Shortly after, in September 2018, ETHLend grew, established itself as an automatic liquidity market, added features, rebranded to AAVE, and launched its own ERC-20 token.
AAVE works around a crypto liquidity pool, a «pool» or «well» where various users can contribute crypto assets. Thus, the project secures funds to make more loans, while these «liquidity providers» can profit from the interest that the platform generates every time it lends those cryptocurrencies.

“Liquidity pools” allow dex users to earn on their deposits or borrow tokens.
Lending/borrowing protocols
AAVE is a protocol that allows you to borrow cryptocurrency instantly. Or take out a loan and earn interest on it. And since all major protocols are based on Ethereum, it means you can lend or borrow any ERC-20 token.

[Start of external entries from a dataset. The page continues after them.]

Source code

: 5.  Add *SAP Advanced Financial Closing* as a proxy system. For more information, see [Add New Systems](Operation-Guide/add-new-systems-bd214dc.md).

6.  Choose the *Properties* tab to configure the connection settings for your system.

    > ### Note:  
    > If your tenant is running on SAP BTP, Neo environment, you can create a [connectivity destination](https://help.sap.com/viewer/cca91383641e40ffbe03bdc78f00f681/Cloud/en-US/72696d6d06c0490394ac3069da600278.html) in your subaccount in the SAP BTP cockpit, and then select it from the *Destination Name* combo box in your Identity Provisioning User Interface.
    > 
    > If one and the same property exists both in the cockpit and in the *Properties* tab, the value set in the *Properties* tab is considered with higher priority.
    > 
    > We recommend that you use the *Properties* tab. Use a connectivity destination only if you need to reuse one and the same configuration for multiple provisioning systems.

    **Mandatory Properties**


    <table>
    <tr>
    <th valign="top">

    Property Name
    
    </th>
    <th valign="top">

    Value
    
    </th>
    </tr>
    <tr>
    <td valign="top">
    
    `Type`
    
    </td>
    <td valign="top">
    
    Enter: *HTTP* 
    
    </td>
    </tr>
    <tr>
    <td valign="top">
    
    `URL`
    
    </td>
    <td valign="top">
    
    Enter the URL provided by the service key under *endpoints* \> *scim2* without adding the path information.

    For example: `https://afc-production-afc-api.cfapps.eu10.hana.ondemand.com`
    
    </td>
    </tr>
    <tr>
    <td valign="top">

This entire procedure is non-custodial, meaning that the teams on the various websites and apps they are currently using do not have any permitted use of my data.
Keep in mind that not even DeFi applications require intermediaries or arbitrators. The smart contract code specifies the resolution of any potential dispute, while users maintain control over their funds at all times. This reduces the cost of operating, and facilitates a frictionless financial system.
All of this collaborates so that DeFi is consolidating itself as a truly international movement, with open source services, and as a technological and economically accessible possibility for everyone. As these protocols are mounted on public blockchains, they can present the guarantee of cryptographic verification methods. Blockchain lending marketplaces reduce counterparty risk; and they make it cheaper, faster and more available to more people to take and grant loans.